There are a good half-dozen or so of these machines on the market now, at places including Target, with prices from about 30 bucks to nearly 300. Typically similar in shape and use to bathroom scales, their main purpose is to measure body fat.
They use a technology called bioelectrical impedance, which passes a small current through conductive foot pads or handheld electrodes (and, in some cases, both). The current can pass easily through water-rich muscle fiber, but it bogs down in fat. Based on a measure of impedance (how much of the current gets through from one electrode to the other), the machines use mathematical models to estimate the amount of fat that got in the way en route.
Why is this a good idea? It is pretty widely acknowledged that people should be less concerned with what they weigh than on whether that weight comes from fat or muscle.
The Mayo Clinic uses the (frightening) term "normal-weight obesity" to capture the issue. The scales may treat you kindly, in other words, but if too much of your weight comes from fat, as opposed to lean tissue, you run some of the same health risks as those who are obese.
For men, the aim is to keep body fat under about 20 percent of total weight; for women, under about a third, though the numbers vary with age.
Not content with that statistic, however, competing companies have begun loading their machines with lots of other stuff: estimates of how much muscle you have, how many pounds of bone, hydration levels, the amount of "visceral fat" larded around your vital organs, how many calories you need to eat in a day, and, based on all of the above, how "old" you are.
Which prompts the question: If the age estimate given by two monitors can be so divergent, what about the rest of the stuff the machines are supposed to measure?
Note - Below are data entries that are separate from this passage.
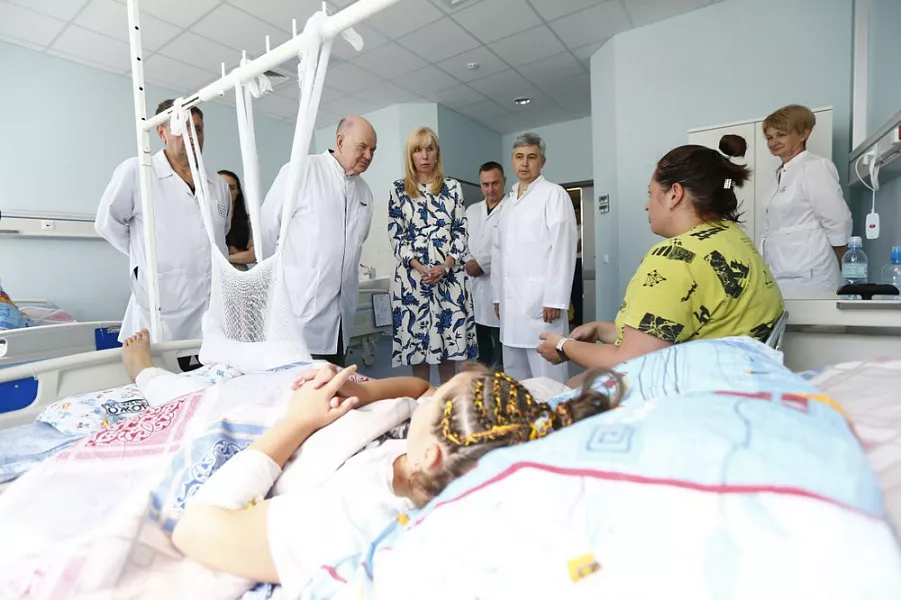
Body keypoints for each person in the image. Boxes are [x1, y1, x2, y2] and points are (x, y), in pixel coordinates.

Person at [137, 330, 618, 597]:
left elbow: (197, 530)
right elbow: (419, 388)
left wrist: (298, 422)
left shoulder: (353, 515)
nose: (428, 397)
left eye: (437, 401)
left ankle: (142, 371)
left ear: (431, 454)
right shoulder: (439, 451)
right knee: (280, 356)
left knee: (194, 391)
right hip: (334, 407)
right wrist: (362, 392)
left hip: (277, 429)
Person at [536, 142, 785, 372]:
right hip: (737, 378)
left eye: (650, 193)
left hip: (692, 389)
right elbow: (666, 332)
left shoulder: (677, 258)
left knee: (561, 387)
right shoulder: (734, 239)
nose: (647, 205)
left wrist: (563, 346)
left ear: (674, 194)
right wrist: (601, 329)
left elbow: (632, 362)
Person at [95, 98, 230, 369]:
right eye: (183, 127)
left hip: (211, 310)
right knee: (160, 381)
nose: (193, 135)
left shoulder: (217, 184)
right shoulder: (138, 171)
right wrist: (146, 257)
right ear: (162, 132)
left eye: (198, 129)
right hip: (160, 310)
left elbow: (219, 233)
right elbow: (107, 223)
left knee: (208, 382)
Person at [261, 116, 377, 367]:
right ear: (340, 141)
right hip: (299, 315)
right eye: (363, 147)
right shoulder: (300, 171)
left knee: (335, 383)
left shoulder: (365, 193)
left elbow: (356, 244)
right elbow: (267, 232)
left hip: (341, 319)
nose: (368, 156)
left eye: (373, 150)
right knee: (297, 385)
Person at [388, 127, 477, 383]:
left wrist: (445, 266)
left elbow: (460, 231)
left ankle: (447, 400)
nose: (425, 156)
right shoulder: (398, 190)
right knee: (419, 352)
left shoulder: (452, 188)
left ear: (437, 153)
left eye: (430, 148)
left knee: (449, 348)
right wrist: (419, 267)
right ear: (410, 155)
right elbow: (396, 235)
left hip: (449, 279)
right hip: (414, 282)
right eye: (418, 150)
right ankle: (422, 401)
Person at [491, 133, 577, 384]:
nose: (525, 163)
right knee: (515, 379)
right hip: (511, 307)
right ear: (512, 160)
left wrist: (555, 298)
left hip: (542, 305)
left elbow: (563, 247)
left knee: (548, 379)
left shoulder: (554, 195)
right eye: (519, 157)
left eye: (532, 157)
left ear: (543, 161)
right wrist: (497, 296)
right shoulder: (508, 203)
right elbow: (498, 252)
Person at [759, 104, 853, 296]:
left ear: (803, 134)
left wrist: (844, 263)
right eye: (769, 137)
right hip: (782, 269)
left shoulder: (814, 167)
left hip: (812, 273)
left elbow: (838, 220)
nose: (774, 142)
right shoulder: (780, 174)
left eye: (781, 135)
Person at [464, 161, 507, 369]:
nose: (490, 189)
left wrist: (483, 264)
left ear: (504, 181)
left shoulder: (512, 209)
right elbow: (461, 241)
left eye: (495, 183)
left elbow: (510, 247)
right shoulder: (471, 211)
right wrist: (469, 262)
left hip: (500, 289)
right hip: (474, 287)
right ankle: (483, 378)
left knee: (502, 344)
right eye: (485, 184)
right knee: (480, 344)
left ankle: (502, 377)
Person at [219, 170, 256, 271]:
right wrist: (238, 256)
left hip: (238, 275)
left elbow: (253, 255)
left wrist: (222, 258)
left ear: (238, 191)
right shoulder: (200, 218)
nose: (226, 193)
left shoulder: (248, 221)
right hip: (208, 275)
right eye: (221, 188)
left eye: (230, 188)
To get a sense of the accuracy of retail-grade monitors, at least when it comes to that basic measure of body fat, I gathered five models from three companies and matched them against two clinical methods for taking the same measurement: a hydrostatic "dunk tank" test often used in research and the hand-calipers pinch test often performed in health clinics and gyms.
The two clinical measures, taken by doctoral student Andy Ludlow at the University of Maryland, raised a point that representatives for the monitor companies like to emphasize: that even accepted standards such as the dunk tank, which uses formulas related to the displacement of water and the comparative density of muscle and fat, are still only estimates of body fat. In the case of the monitors, the mathematical models involved have many built-in assumptions -- particularly when it comes to things such as visceral fat -- and if your body strays from that norm, results will be less accurate.